In the morning I headed to Maine. I parked my SUV in Westport, where we switched to Jules’ new Mini Cooper, a convertible so compact and golden it was like riding in one of the minaudières I see women casually toss on the tables at charity dinners. Jules and I took turns driving and, as usual, she was prepared, not only with a thermos of strong coffee and shortcuts but with rock mixes—classic, indie, alternative. The two of us were harmonizing with Feist when Arthur’s name spontaneously combusted. “That fucking Arthur” were her exact words as she looked at her cell phone.

“Excuse me?” I said.

“The dickhead just texted a list of things I should buy for him up in Maine. Lobster Newburg, cranberry chutney, Maypo, and that revolting canned brown bread. Can’t he find his way to a grocery store?”

“Maybe he misses you and it’s his way of showing he cares.”

“Did I not tell you to cut the crap if we were going to be stuck together for seven hours?” This was said with love.

“Tell me honestly, are you cursing the day I gave him your name?”

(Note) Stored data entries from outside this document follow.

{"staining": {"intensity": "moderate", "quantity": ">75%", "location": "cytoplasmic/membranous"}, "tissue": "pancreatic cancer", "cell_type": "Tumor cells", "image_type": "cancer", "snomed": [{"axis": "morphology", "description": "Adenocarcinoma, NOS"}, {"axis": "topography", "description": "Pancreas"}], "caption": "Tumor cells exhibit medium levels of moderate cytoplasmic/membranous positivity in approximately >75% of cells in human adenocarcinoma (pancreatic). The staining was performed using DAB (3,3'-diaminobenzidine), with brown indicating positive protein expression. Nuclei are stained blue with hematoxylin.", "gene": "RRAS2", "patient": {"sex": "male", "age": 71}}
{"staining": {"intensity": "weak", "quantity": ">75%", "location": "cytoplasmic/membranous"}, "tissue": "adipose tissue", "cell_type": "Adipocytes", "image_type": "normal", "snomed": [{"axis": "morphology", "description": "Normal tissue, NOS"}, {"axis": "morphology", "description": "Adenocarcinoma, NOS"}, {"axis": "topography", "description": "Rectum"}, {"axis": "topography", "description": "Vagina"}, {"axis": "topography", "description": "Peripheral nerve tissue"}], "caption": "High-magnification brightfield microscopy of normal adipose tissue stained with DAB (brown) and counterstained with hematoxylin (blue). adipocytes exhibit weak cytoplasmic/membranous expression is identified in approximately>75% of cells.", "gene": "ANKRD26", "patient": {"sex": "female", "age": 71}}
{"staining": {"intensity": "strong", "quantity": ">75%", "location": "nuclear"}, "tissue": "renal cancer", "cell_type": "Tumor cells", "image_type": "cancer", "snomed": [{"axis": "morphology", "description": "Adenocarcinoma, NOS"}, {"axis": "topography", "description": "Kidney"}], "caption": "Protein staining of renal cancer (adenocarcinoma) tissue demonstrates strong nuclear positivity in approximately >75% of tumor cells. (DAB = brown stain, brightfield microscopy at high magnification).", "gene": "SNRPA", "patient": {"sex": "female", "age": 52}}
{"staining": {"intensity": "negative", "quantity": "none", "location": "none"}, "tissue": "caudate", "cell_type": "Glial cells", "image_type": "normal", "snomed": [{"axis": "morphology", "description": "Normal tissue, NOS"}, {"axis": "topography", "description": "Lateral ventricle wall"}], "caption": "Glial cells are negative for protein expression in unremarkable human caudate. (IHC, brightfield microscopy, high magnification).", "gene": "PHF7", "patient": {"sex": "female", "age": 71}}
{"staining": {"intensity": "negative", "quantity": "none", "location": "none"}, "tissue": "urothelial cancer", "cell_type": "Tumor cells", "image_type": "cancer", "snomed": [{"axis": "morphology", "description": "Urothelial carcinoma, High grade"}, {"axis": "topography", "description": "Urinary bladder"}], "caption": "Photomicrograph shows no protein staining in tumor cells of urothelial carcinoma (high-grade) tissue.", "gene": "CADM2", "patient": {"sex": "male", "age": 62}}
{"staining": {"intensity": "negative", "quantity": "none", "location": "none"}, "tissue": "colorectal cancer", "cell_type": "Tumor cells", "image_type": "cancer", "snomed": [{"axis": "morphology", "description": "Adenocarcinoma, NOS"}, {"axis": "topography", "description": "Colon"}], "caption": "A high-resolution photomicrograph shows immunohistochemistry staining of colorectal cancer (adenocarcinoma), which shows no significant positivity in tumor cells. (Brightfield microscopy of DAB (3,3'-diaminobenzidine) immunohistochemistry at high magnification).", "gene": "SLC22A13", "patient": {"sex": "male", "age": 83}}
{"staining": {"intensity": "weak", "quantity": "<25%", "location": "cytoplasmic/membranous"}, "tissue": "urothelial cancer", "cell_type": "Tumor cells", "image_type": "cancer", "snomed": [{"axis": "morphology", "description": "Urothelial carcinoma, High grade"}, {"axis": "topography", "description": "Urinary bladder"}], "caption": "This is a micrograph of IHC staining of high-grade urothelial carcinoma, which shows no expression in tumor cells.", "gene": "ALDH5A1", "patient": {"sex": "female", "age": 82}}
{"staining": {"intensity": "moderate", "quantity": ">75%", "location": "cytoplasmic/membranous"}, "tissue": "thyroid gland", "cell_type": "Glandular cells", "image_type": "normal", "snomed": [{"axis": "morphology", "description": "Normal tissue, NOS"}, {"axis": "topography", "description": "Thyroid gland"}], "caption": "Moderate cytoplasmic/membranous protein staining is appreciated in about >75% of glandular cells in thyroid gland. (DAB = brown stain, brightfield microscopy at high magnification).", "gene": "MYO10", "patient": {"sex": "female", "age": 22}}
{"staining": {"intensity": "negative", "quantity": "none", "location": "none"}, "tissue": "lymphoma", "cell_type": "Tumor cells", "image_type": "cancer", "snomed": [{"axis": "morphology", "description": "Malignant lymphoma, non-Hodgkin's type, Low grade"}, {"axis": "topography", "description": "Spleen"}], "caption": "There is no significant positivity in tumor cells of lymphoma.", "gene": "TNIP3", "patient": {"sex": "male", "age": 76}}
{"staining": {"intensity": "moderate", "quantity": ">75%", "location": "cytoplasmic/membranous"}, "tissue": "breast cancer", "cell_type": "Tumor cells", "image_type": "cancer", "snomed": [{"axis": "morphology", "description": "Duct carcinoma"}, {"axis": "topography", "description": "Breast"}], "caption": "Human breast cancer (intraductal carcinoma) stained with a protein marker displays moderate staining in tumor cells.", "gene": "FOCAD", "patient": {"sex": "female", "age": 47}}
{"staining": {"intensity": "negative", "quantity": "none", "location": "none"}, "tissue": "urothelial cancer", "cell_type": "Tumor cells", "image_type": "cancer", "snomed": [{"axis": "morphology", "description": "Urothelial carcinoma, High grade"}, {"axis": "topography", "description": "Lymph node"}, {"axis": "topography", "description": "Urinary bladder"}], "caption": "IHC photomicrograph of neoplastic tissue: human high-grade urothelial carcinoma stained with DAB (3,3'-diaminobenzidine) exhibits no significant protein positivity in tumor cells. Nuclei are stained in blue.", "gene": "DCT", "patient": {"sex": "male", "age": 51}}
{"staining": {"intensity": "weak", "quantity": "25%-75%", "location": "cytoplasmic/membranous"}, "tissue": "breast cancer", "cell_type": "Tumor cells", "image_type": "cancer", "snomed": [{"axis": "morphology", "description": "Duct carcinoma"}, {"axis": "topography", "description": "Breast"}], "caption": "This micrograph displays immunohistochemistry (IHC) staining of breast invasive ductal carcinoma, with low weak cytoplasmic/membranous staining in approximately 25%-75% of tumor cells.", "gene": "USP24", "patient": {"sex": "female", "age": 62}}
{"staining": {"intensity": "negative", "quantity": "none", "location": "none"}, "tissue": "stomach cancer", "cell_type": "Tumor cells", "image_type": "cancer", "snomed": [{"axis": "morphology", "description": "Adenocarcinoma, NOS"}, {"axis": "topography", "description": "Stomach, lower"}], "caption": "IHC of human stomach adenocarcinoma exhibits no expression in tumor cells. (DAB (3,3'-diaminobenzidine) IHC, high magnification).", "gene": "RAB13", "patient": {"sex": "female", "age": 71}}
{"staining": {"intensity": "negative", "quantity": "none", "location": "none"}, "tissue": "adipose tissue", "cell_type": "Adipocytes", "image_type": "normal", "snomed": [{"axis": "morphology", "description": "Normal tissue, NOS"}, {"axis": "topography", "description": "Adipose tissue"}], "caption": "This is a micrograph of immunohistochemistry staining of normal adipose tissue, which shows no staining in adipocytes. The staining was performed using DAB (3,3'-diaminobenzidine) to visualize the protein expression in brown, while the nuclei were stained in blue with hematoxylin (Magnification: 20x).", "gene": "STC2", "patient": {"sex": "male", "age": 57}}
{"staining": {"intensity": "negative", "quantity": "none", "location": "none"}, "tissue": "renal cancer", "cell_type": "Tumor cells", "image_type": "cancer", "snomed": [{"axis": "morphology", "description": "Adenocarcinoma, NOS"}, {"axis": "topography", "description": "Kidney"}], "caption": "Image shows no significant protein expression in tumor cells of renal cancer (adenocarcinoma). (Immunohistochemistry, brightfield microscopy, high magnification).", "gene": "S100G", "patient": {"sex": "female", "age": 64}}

“Dollface, you did good,” Jules said. “I’m only cursing myself.” She paused. A mile later, after I thought the topic was dead, she started up again. “When Arthur pulls something like this I want to shoot back with my own list—of his faults. Except I know that the moment I hit send I’ll get all ‘Julia Maria, you’ve been dating for almost thirty years, and who’ve you found who’s better?’” She was mimicking her nonna. “‘Don’t give up on this one, not yet. In the long run, will you turn out any less happy with Arturo than with George Clooney, who, if you haven’t noticed, isn’t returning your calls?’”

I had to ask, because we’d had this conversation before. “Why talk yourself into a guy?”

Jules glanced at me with a look close to pity. “I appreciate the sisterly support, but have you checked out my ass lately? Each cheek’s the size of a pizza pan. What makes you think Arthur isn’t settling for me?”

Behind closed doors, I suspect, Jules has a sensuality men can’t get enough of, but I think every bad boyfriend she’s ever had, along with her mother and father, is living inside her, rent free. “I’m not buying it. You’re going to have to convince me.”

Two exits and a long Eric Clapton set passed before she tried. “For the record, I do admire many things about Arthur. Number one, he needs managing, and I am a born manager. Two, at least half the time I laugh with him, not at him. Three, he’s smart, which I assume you must know, since he used to be your boss. Four, he isn’t a drunk, an actor, or a drunk actor. Five, he’s straight, and six, he doesn’t need Viagra. Seven, he’s not a divorced daddy with nose-ringed teenagers whom I’d hate as much as they’d hate me. Eight, neither is he a politician or athlete, whose job description apparently includes philanderer. Nine, he hears me when I call him on his bullshit, and ten, the most important reason of all, he calls me on mine. I’ve run out of fingers. Shall I go on?”

“Tell me one thing, do you find any of this romantic?” Jules had overlooked what I consider the most crucial element of any couple.

She howled. “Chloe, my child, do
I
look like a romantic?”

“Seriously, in this century, what constitutes romance?”